For simplicity, we will only describe the short version of the build process here, including the differences and additional steps required compared to the ABY build procedure. Please also refer to the detailed build instructions of ABY.
This code is provided as an experimental implementation for testing purposes and should not be used in a productive environment. We cannot guarantee security and correctness.
This code requires all ABY requirements and can be set up and executed like any other ABY example.
-r [Role: 0/1, required]
-d address of dataset file
-e input dataset size
More (optional) parameters can be inspected by simply running ./ppDBSCAN_distance
.
-r [Role: 0/1, required]
-d address of dataset file
-e input dataset size
-i index of input record that is currently checked if it creates a cluster (including the cluster expansion by neighbors).
More (optional) parameters can be inspected by simply running ./ppDBSCAN_grouping
.
For an easy test of our ppDBSCAN implementation, we included two scripts (1 and 2), each for one of the two computing parties, that run ppDBSCAN on the Lsun dataset [1] scaled to integer values.
As visible in the scripts, ppDBSCAN is split into distance calculation and grouping. Furthermore, the grouping is interrupted after checking each element of the input dataset to reset the ABY circuit and free memory occupied from ABY. This is realized by writing the secret shares at each of the two computing parties into a local file at the respective party. Thereby, nothing about the result is leaked as all data is kept as secret-shares.

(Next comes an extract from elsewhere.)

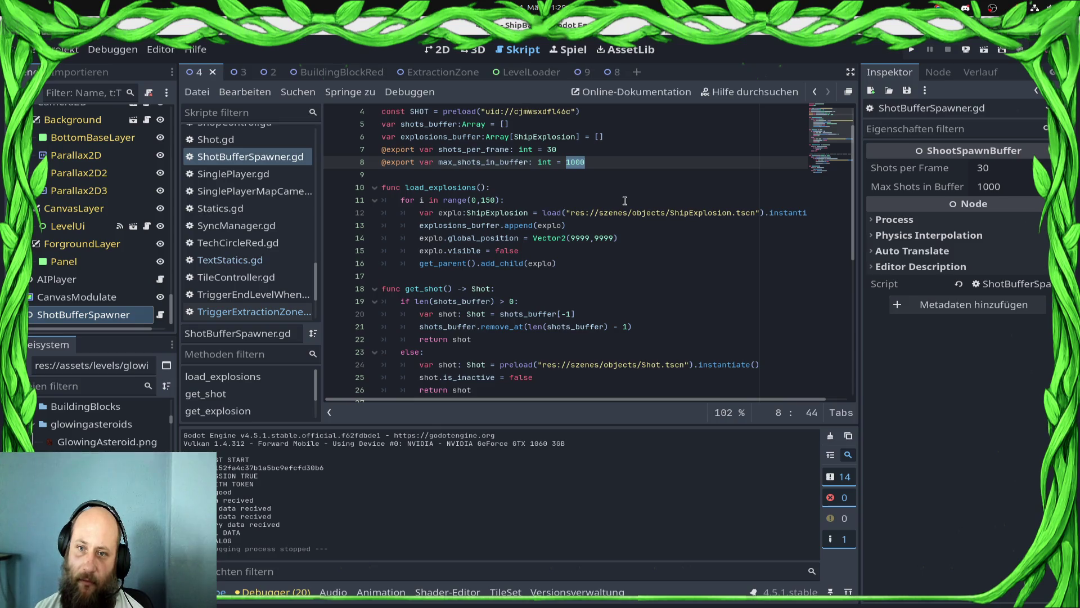
double_click(553, 149)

The Lsun data file must be placed in ABY/build/bin/data
to be automatically found when executing the two scripts.
To cluster different datasets, the values of ppDBSCAN's 'eps' and 'minPts' as well as the dataset's dimension (indicated by 'dim') should be adapted in this file. Additionally, we recommend to re-use the scripts for clustering Lsun by simply adapting the parameters for the dataset's size and changing the file's address. The dataset size must also be used for the number of grouping iterations (i.e., the number of calls to ppDBSCAN_grouping) as each iteration checks for one element if it creates a cluster including the recursive expansion through potential neighbors. Further, if the new dataset is not given in the same format, the function loadData(..)

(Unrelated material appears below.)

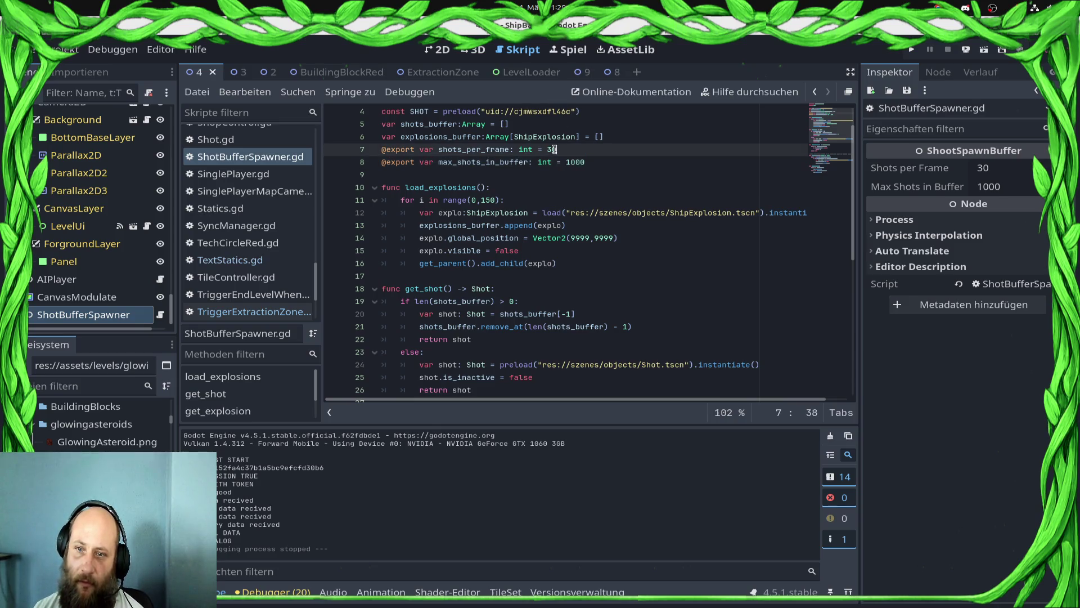
click(598, 167)
scroll(578, 271, down, 8)
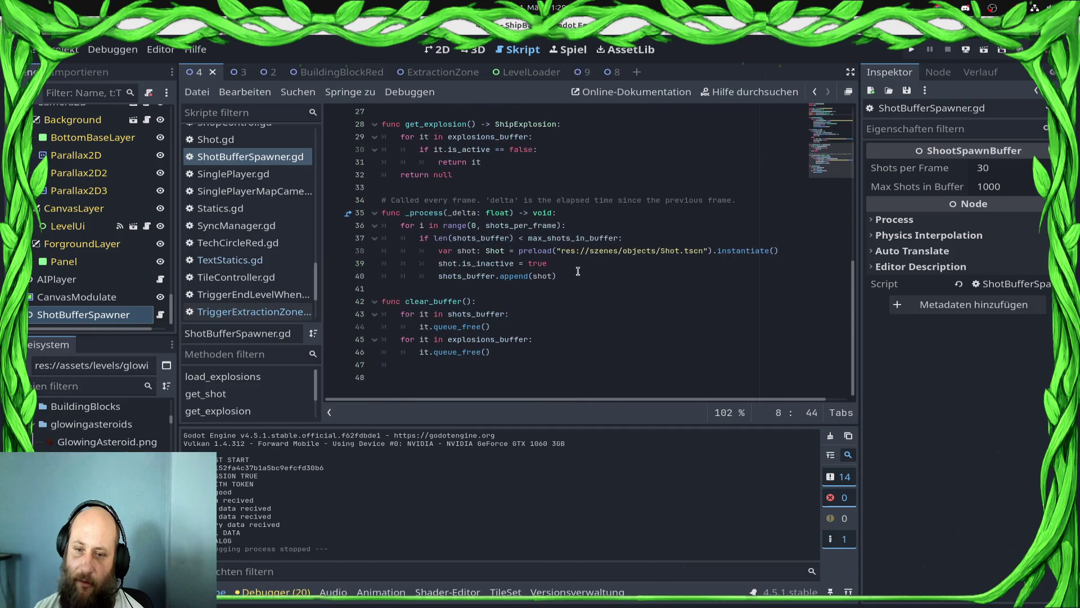
key(ctrl+s)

in this file should be adapted.
For running the grouping phase of ppTRACLUS, one has to change the distance measure in the function calculateDistances(..)
from buildSquaredEuclideanDistCircuit(..)
to buildApproxTraclusDistanceCircuit(..)
in this file.
ABY has a known problem where it randomly returns invalid results in about 1 out of 10 executions. This problem is still an open and also reported in several issues, e.g., here or here. Given that we have to do many runs of an ABY program in the splitted grouping phase, it follows that our prototype can only give valid runtimes but not valid clustering results. To get valid clustering results, the split of the grouping phase must be removed.
[1] Ultsch, A. (2005). Clustering with SOM: U*C. Proc. Workshop on Self-Organizing Maps, Paris, France, pp. 75-82.